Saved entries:
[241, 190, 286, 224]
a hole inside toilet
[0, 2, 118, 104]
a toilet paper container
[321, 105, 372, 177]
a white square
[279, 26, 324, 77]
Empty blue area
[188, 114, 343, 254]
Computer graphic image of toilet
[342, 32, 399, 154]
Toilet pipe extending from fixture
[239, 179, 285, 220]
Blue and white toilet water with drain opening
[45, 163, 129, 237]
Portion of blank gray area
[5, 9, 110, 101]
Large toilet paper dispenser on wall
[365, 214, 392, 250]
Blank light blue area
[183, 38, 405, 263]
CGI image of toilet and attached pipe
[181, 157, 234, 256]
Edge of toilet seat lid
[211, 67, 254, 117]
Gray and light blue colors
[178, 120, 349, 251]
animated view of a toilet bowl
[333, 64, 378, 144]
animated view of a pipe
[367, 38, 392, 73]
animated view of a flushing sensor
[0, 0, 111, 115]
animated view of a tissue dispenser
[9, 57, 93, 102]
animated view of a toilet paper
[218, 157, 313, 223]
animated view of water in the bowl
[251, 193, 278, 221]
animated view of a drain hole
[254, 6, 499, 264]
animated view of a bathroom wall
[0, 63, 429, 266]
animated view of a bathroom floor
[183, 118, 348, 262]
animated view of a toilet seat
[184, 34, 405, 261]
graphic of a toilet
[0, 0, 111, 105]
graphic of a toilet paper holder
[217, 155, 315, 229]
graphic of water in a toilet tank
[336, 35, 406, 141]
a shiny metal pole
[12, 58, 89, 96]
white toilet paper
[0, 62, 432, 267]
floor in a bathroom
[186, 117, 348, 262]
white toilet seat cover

TASK REQUIREMENTS:
Update the items above by changing each "111" to "112" and keeping everything else the same.

ANSWER FOR THE TASK:
[241, 190, 286, 224]
a hole inside toilet
[0, 2, 118, 104]
a toilet paper container
[321, 105, 372, 177]
a white square
[279, 26, 324, 77]
Empty blue area
[188, 114, 343, 254]
Computer graphic image of toilet
[342, 32, 399, 154]
Toilet pipe extending from fixture
[239, 179, 285, 220]
Blue and white toilet water with drain opening
[45, 163, 129, 237]
Portion of blank gray area
[5, 9, 110, 101]
Large toilet paper dispenser on wall
[365, 214, 392, 250]
Blank light blue area
[183, 38, 405, 263]
CGI image of toilet and attached pipe
[181, 157, 234, 256]
Edge of toilet seat lid
[211, 67, 254, 117]
Gray and light blue colors
[178, 120, 349, 251]
animated view of a toilet bowl
[333, 64, 378, 144]
animated view of a pipe
[367, 38, 392, 73]
animated view of a flushing sensor
[0, 0, 112, 115]
animated view of a tissue dispenser
[9, 57, 93, 102]
animated view of a toilet paper
[218, 157, 313, 223]
animated view of water in the bowl
[251, 193, 278, 221]
animated view of a drain hole
[254, 6, 499, 264]
animated view of a bathroom wall
[0, 63, 429, 266]
animated view of a bathroom floor
[183, 118, 348, 262]
animated view of a toilet seat
[184, 34, 405, 261]
graphic of a toilet
[0, 0, 112, 105]
graphic of a toilet paper holder
[217, 155, 315, 229]
graphic of water in a toilet tank
[336, 35, 406, 141]
a shiny metal pole
[12, 58, 89, 96]
white toilet paper
[0, 62, 432, 267]
floor in a bathroom
[186, 117, 348, 262]
white toilet seat cover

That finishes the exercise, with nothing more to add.